Between 2016 and 2017, the act released a few singles, finding the most success with the laid back verses and groovy choruses of “22,” all leading up to their self-titled debut album in 2017. The 10-track project showcased rich vocals, powerful drum grooves, and fun guitar licks, and it captured a fanbase that was left wanting more from this unique new band. 

Following the album’s release, Leisure Club hit the road and went on tour both opening for Toronto artist Weaves, as well as headlining around British Columbia and Alberta. The band has since delivered multiple singles that provide a sound that’s both familiar yet also evolved and refined, such as the gritty track “Dirt,” and the more toned-down and lush, “I Want You in the Dark.” However, the act has shared their interest in introducing new sounds and textures to their audience, and with their most recent release “I Want to Go Back,” they successfully accomplish that introduction. 

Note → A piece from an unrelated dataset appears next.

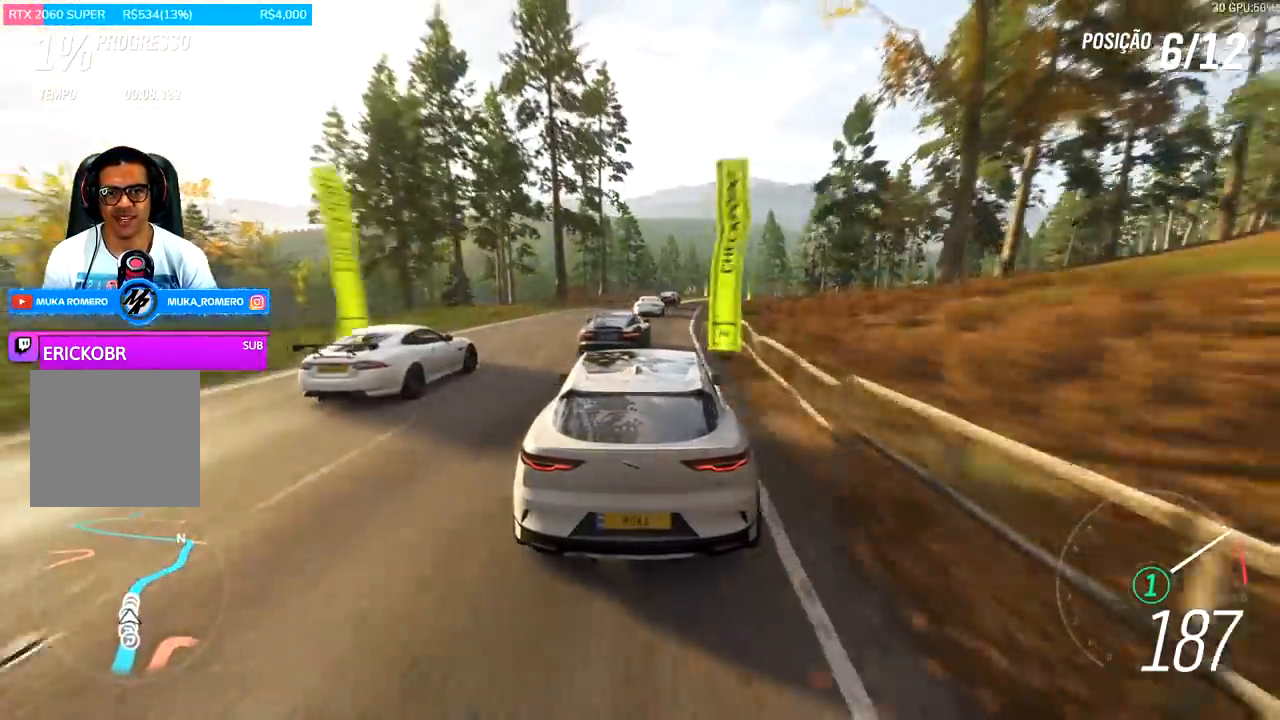
{"buttons": [], "left_stick": "right", "right_stick": "center", "events": [[67, "left_stick", "right"], [233, "left_stick", "center"], [333, "R2", "up"], [333, "left_stick", "right"]]}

The frantic and energetic instrumental comes together with the manic vocals to create a sound similar to dare I say a modern Talking Heads. The track was created completely remote and separately due to the pandemic, which is reflected in the unique nature of each part: every instrument is doing its own thing. The listener would never be able to tell that this was the method of creation, though, for every component molds into a cohesive and clean recording. 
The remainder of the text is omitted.